### Basic definitions

Let *H* and *P* be two phylogenetic trees. *H* and *P* will be called host tree, respectively, parasite tree. Let *φ* : *L*(*P*) × *L*(*H*) be a relation over the set of leaf nodes of the parasite tree and the leaf nodes of the host tree. *φ;* is used to describe known host-parasite interactions. A toy example for a cophylogenetic system of four hosts and four parasites and their associations is given in Figure 1 (left).

In order to investigate whether there exists coevolution between hosts and their parasites, their common history is reconstructed from the phylogenies and the known current relationships. Typically, four different types of events are considered for the coevolutionary reconstruction of host-parasite systems: cospeciation events, duplication events, sorting events, and switching events. Cospeciation events refer to simultaneous speciations of host and parasite, duplication events are independent parasite speciations, sorting events correspond to lineage sorting (i.e., a parasite species that lives on a host species remains on only one of the resulting species after a host speciation), and switching events correspond to host shifts. As has been done by other authors (e.g., [3] and [9]) we consider a switch as a speciation of the parasite where one of the resulting species switches to another host. The four event types, that are also utilized in CoRe-PA are depicted in Figure 2.

We need the following definitions. If *p* is a node of a tree, then *p*.*i* denotes the *i*-th child node of *p*. The out-degree of node *p* is denoted with deg(*p*). An association of a parasite *p* ∈ *P* to a host *h* ∈ *H* is denoted as (*p*, *h*). A reconstruction *R* is the set of all associations of all parasites to nodes in the host tree, i.e., for each node *p* ∈ *P* it exists an *h* ∈ *H* such that (*p*, *h*) ∈ *R*. A reconstruction is valid if i) all parasite leaves are mapped to host leaves according to *φ*, ii) if node *p* is mapped to node *h*, then no descendant of *p* is associated with an ancestor of *h*, as this would induce an inconsistency, and iii) at least one child *p*.*i* of *p* has to be associated with an descendant of *h*. We do not consider the case of a speciation of the parasite *p* where both child species change to hosts that are outside of the subtree with root h because such events can not be traced back (many other studies also do not allow such events, e.g., [9]).
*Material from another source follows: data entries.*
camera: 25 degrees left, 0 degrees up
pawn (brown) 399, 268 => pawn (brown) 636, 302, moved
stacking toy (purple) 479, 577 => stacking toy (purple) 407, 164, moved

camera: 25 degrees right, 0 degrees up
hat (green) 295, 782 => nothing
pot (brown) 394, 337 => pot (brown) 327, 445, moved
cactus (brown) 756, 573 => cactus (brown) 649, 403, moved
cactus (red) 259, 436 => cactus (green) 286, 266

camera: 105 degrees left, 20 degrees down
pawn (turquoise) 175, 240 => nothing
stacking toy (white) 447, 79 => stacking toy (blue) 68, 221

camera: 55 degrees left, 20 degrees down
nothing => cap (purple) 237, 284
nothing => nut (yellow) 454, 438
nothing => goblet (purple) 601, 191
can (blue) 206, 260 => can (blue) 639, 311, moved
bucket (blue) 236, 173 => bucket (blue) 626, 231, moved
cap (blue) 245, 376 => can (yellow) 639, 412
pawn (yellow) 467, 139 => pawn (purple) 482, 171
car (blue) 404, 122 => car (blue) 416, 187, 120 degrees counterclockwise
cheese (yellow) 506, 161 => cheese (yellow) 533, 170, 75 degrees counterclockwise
Based on a valid reconstruction *R*, the events implied by the associations in *R* can be inferred as follows. For all non-leaf nodes *p* ∈ *P* the association of *p* and of all its children *p*.*i*, 1 ≤ *i* ≤ deg(*p*), is considered. If for example, in the case of binary trees, the association (*p*, *h*) exists, and *p*.1 is mapped to one child of *h* and *p*.2 is mapped to the other child of *h*, then this implies either i) one cospeciation event, or ii) a duplication and two sorting events. This association triple technique has been used before in Tarzan and leads to an efficient reconstruction method (for details see [6]). A valid reconstruction for the coevolutionary system of Figure 1 (left) is depicted in Figure 1 (right). In the reconstruction the three associations (*p*_{3}, *h*_{2}), (*p*_{4}, *h*_{3}), and (*p*_{2}, *h*_{1}) induce one cospeciation and one sorting event (in general many different sets of events may be possible). The three associations (*p*_{2}, *h*_{1}), (*p*_{5}, *h*_{4}), and (*p*_{1}, *h*_{1}) induce one duplication and two sorting events. The depicted reconstruction requires two cospeciations, one duplication, and three sortings.
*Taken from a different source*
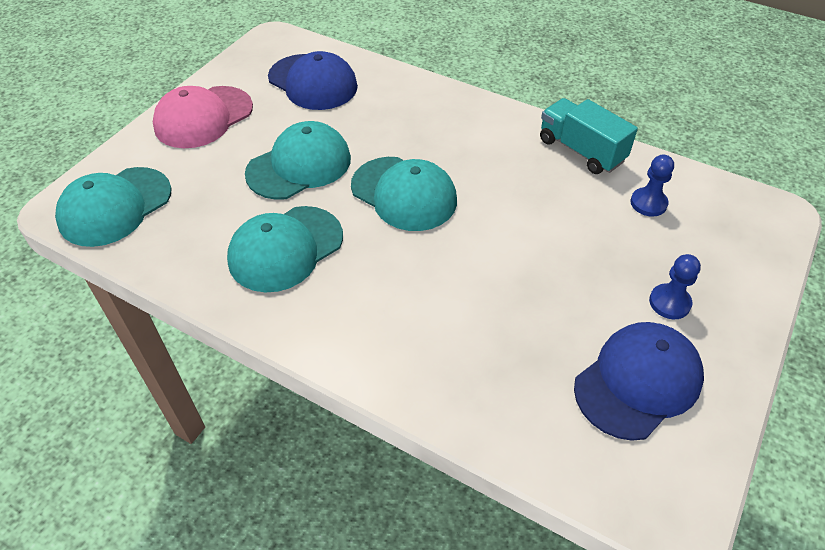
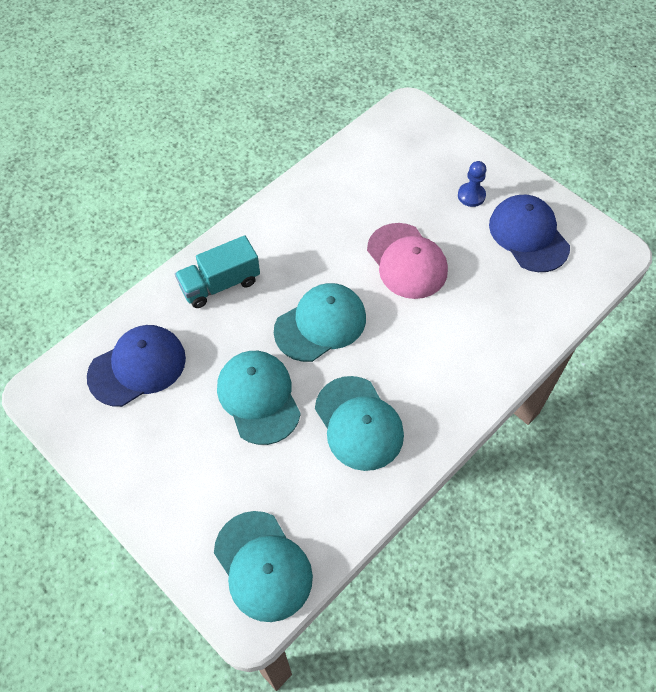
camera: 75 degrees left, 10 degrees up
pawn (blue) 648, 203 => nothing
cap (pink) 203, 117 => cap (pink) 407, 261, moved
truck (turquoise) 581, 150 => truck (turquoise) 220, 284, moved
We will discuss divergence timing information and incompatible reconstruction only briefly in this article and refer to [9] and [6]. Considering again an association (*p*, *h*), where one child *p*.*i* is mapped to a node *h'*, and *h'* is not a descendant of *h*, then this implies (at least) one host switching event. A problem with switches in a reconstruction is that they induce a timing relation between the take-off site and the landing site. A consequence is that the occurrence of several switches in a valid reconstruction can lead to timing relations which are not possible. CoRe-PA includes more sophisticated methods for detecting these so-called incompatible (in contrast to compatible) reconstructions than, for example, Tarzan (for details how these incompatibilities can be resolved see [6]). However we will focus on the parameter-adaptive reconstruction approach in this article. Furthermore, we point out that CoRe-PA includes the same handling of divergence timing information as Tarzan, i.e., nodes can be labeled with divergence timing information and an association (*p*, *h*) is only allowed, if the timing information of *p* and *h* do not disallow this association.
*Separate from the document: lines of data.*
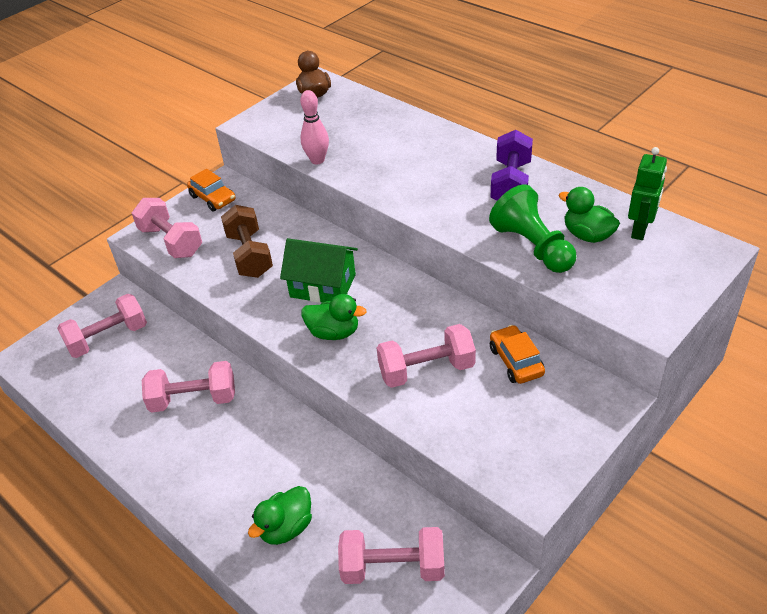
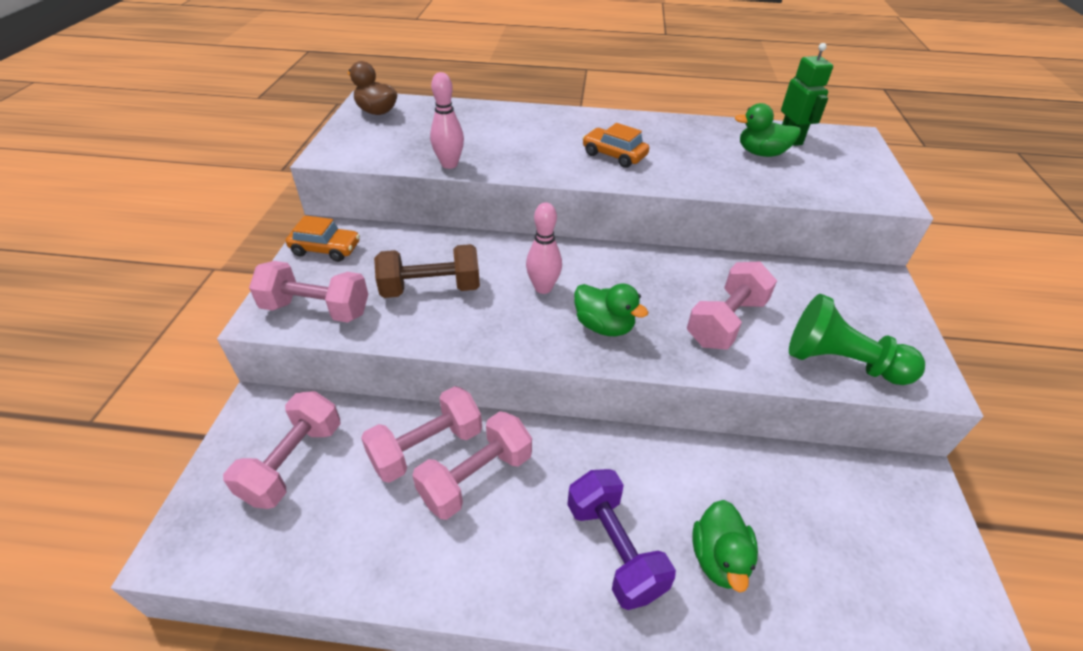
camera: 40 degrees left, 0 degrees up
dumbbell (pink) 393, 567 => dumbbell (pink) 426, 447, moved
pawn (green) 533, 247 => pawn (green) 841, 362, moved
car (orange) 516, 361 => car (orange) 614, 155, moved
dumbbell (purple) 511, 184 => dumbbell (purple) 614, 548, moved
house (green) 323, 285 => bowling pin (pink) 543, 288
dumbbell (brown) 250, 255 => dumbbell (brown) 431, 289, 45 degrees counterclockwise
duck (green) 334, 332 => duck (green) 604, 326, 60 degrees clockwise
### Dynamic programming approach

In the following a dynamic programming formulation (DP) for the reconstruction problem is given, which is a key component of CoRe-PA. We briefly discuss how the usage of divergence timing information is included, and explain details of runtime optimization techniques that are used. We omit a detailed discussion of how multifurcations and multiple-host parasites are handled (instead of resolving multifurcations by iterating over all possible binary subtrees, as done in Tarzan, non-binary cophylogenetic events where introduced, e.g., events that represents a composition of multiple duplications and cospeciations occurring consecutively taking into account the structure of multifurcating host and parasite nodes).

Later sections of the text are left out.